Os resultados destes levantamentos ainda não foram divulgados, mas serão os primeiros realizados no Brasil envolvendo a introdução da Wolbachia. “Nesses quatro anos de pesquisa, a gente foi acompanhando periodicamente o status sorológico daqueles voluntários para perceber, comparando as áreas onde a gente soltou o mosquito com áreas onde a gente não soltou, se teve uma redução significativa [de casos]”, explicou Eduardo Viana.
Sobre a técnica Wolbachia
Nesta técnica, os mosquitos da espécie Aedes aegypti recebem a bactéria Wolbachia, presente naturalmente em diversos insetos ao redor do mundo. Ao ser introduzida nos ovos do mosquito, a bactéria consegue reduzir o desenvolvimento dos vírus da dengue, Zika e chikungunya.
Consequentemente, há uma redução da transmissão dessas doenças. De janeiro a 11 de abril deste ano, o Brasil registrou 227,5 mil casos prováveis de dengue. Número bem abaixo dos 916,4 mil casos registrados no mesmo período de 2025 -uma redução de 75%, de acordo com o Ministério da Saúde.
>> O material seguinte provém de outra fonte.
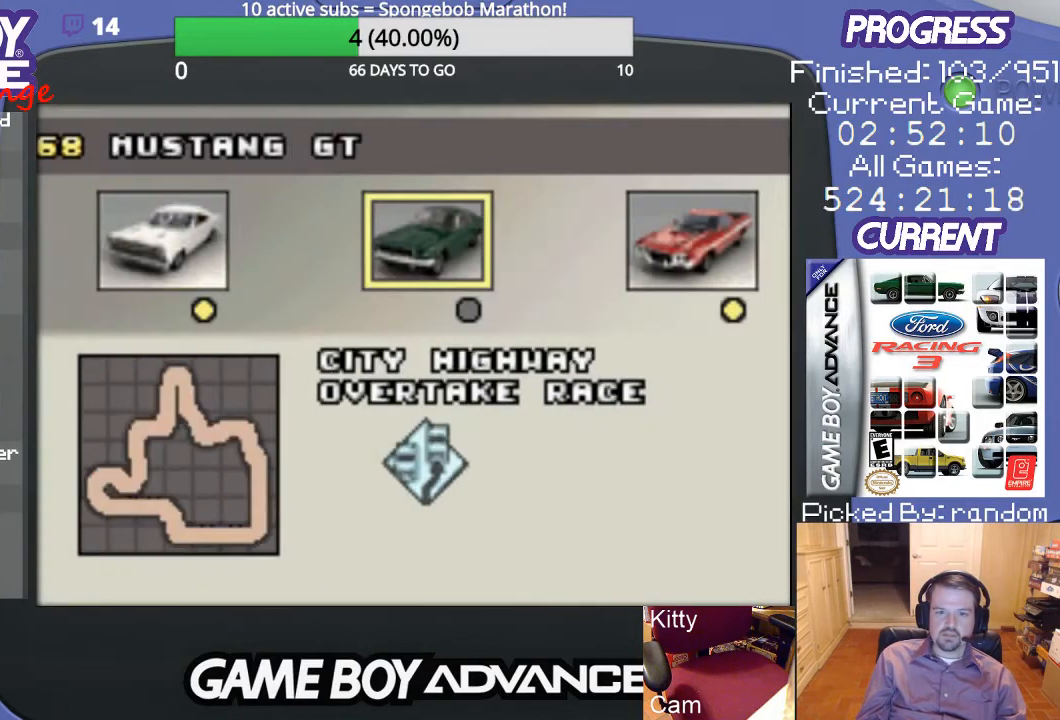
{"buttons": [], "events": []}
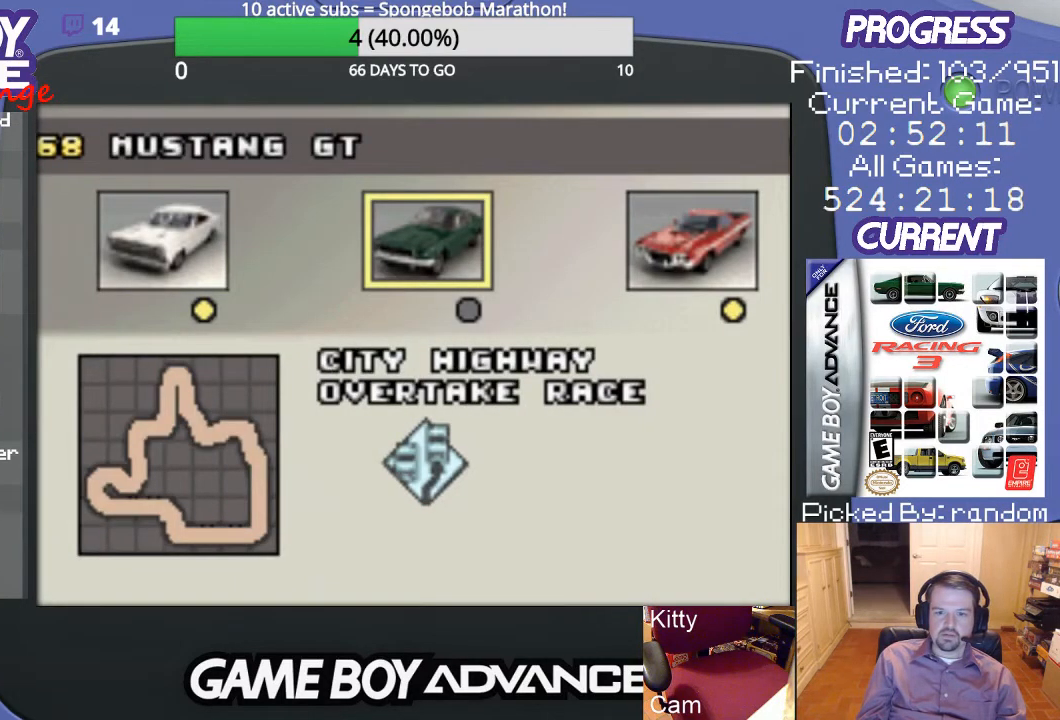
{"buttons": [], "events": []}
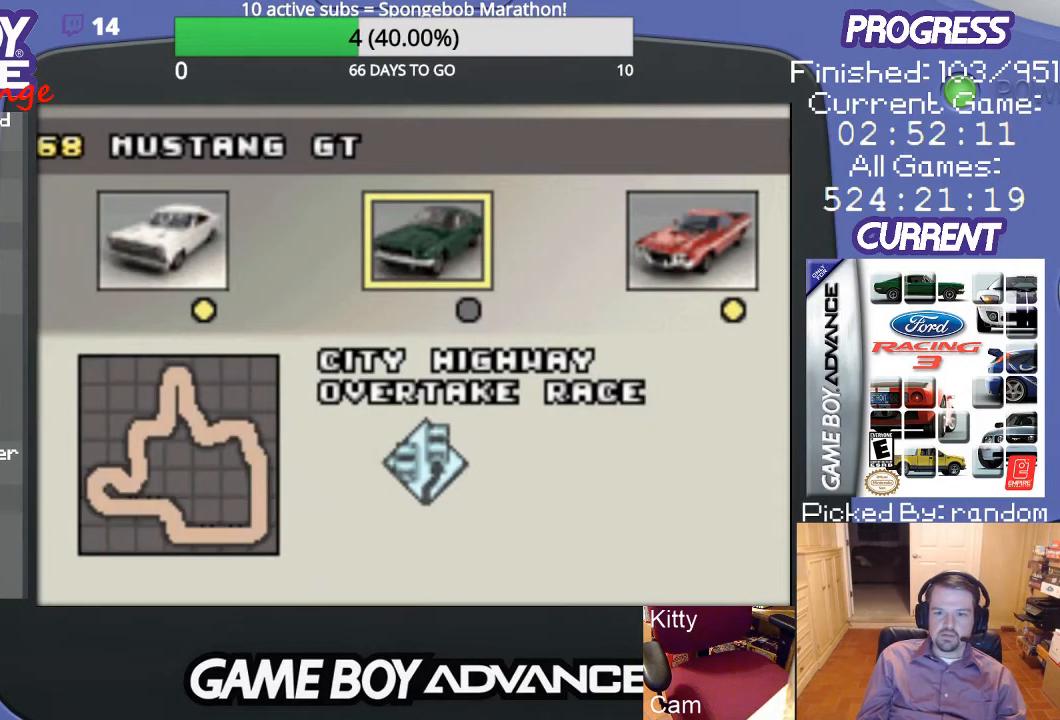
{"buttons": [], "events": []}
Em Belo Horizonte, o método Wolbachia começou a ser usado em 2020. Antes disso, em 2016, teve início a implantação de uma biofábrica voltada para a produção dos wolbitos. O processo começou com pesquisas que foram feitas para avaliar a aceitação da técnica por parte da população. Em 2020, Venda Nova foi a primeira regional de BH a receber mosquitos modificados. Depois, na primeira fase de expansão, todas as outras regionais também receberam exemplares, mas em pontos específicos.
Mineiro reconhecido pela técnica
Criador da técnica que usa a bactéria wolbachia nos mosquitos Aedes aegypti, o cientista mineiro Luciano Moreira integra, agora, a lista de 100 pessoas mais influentes do mundo da revista Time. Formado pela Universidade Federal de Viçosa (UFV), o nome de Luciano está na seção “Inovadores”. No ano passado, ele já tinha sido reconhecido pela revista Nature como uma das 10 pessoas que moldaram a ciência em 2025.
Atualmente, Luciano é presidente da Wolbito do Brasil, empresa criada em parceria com a Fiocruz, o Instituto de Biologia Molecular do Paraná (IBMP) e o World Mosquito Program (WMP), uma organização sem fins lucrativos com atuação em 14 países. A biofábrica é responsável pela maioria da produção de Aedes aegypti modificado.
O diretor de Zoonoses da PBH, Eduardo Viana, salienta que essa “é uma das ferramentas que a gente utiliza de prevenção, é uma das ferramentas mais modernas. Mas, mesmo com a liberação dos mosquitos com a Wolbachia, todas as estratégias nossas de prevenção que é, principalmente, evitar o acesso do mosquito à água parada e a realização do checklist semanal pra tentar evitar focos do mosquito, devem continuar, porque a gente não consegue distinguir a olho nu qual mosquito que é o wolbito e qual é o mosquito que pode ainda transmitir essas arboviroses”.